Hello--I'm only posting because the previous solutions in this forum, which did work, have stopped helping and I'm stumped.

 

I have two Windows 10 Pro 64-bit machines: a Surface Pro, and a desktop. Naturally, they share the same Wifi network. My Canon Powershot G7X Mk 2 connects flawlessly to the Surface Pro, and did on the first try. Previously it connected to my desktop with no small effort (the ritual of resetting the wifi connection and searching for a new device in the Control Panel when it connected--the in the future, removing the "old" device under Devices and Printers, and doing it again if I was connected more than a week later, roughly).

 

Now, nothing happens. There is no "old" device. My camera sees both computers fine, and will see my desktop (suggesting all the proper wifi settings are toggled, as done via the Canon application you download and install as part of the software suite), but spins endlessly. Searching for a new device...reveals nothing, except my own devices (and a neighboring one). There is one device in the search window marked "Unknown", but connecting to it yields no result (and since the "Unknown" device was probably there when I was able to connect via Wifi a year ago, I doubt that's it).

 

Any help as to what to do now would be much appreciated.

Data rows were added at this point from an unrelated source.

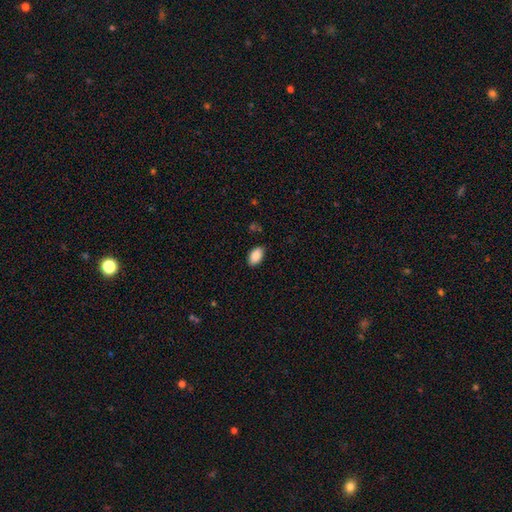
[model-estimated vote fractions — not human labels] Overall: smooth (88%). How rounded: in between (94%). Merging: none (86%).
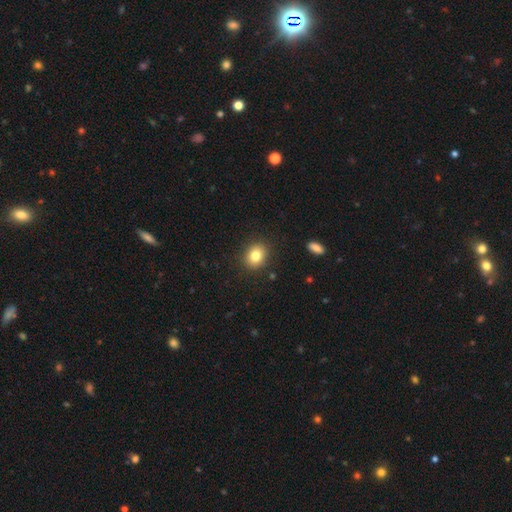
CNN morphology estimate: smooth 81%, star or artifact 10%, featured or disk 9%. Down the decision tree: how rounded — round (55%); merging — none (87%).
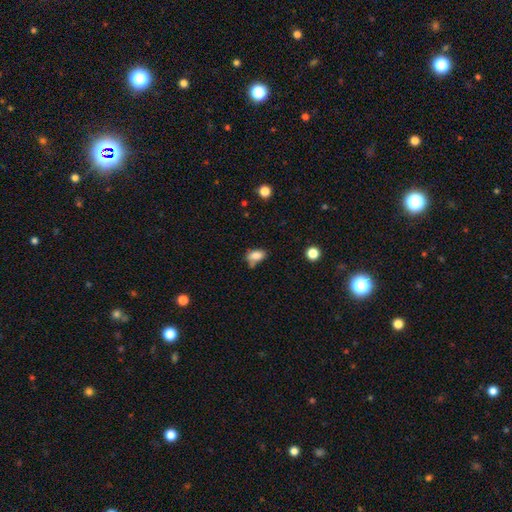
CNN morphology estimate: Smooth or featured? Predicted: smooth (p=0.82). How rounded? Predicted: in between (p=0.85). Merging? Predicted: none (p=0.45).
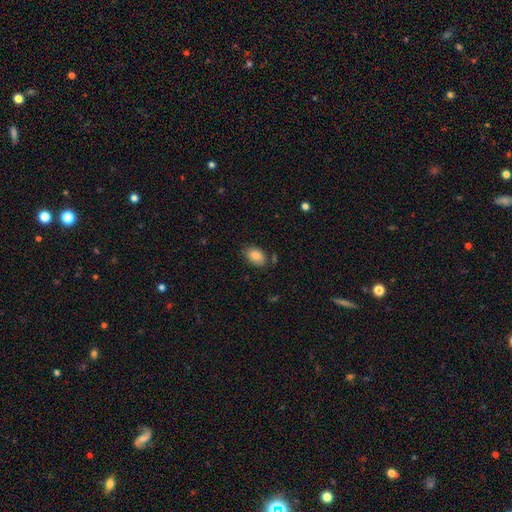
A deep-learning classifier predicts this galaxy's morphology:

Connecting my camera via wifi to my Surface Pro, and then sending those photos to my desktop, seems kind of stupidly tedious. 

11 REPLIES 11

Waddizzle
Legend
Legend

You can try turning Wi-Fi off and back on again every time you try to establish a connection to a different device from the last time that you used it.  Resetting the camera might clear the Wi-Fi settings.  I would think Wi-Fi may have its’ own reset, though.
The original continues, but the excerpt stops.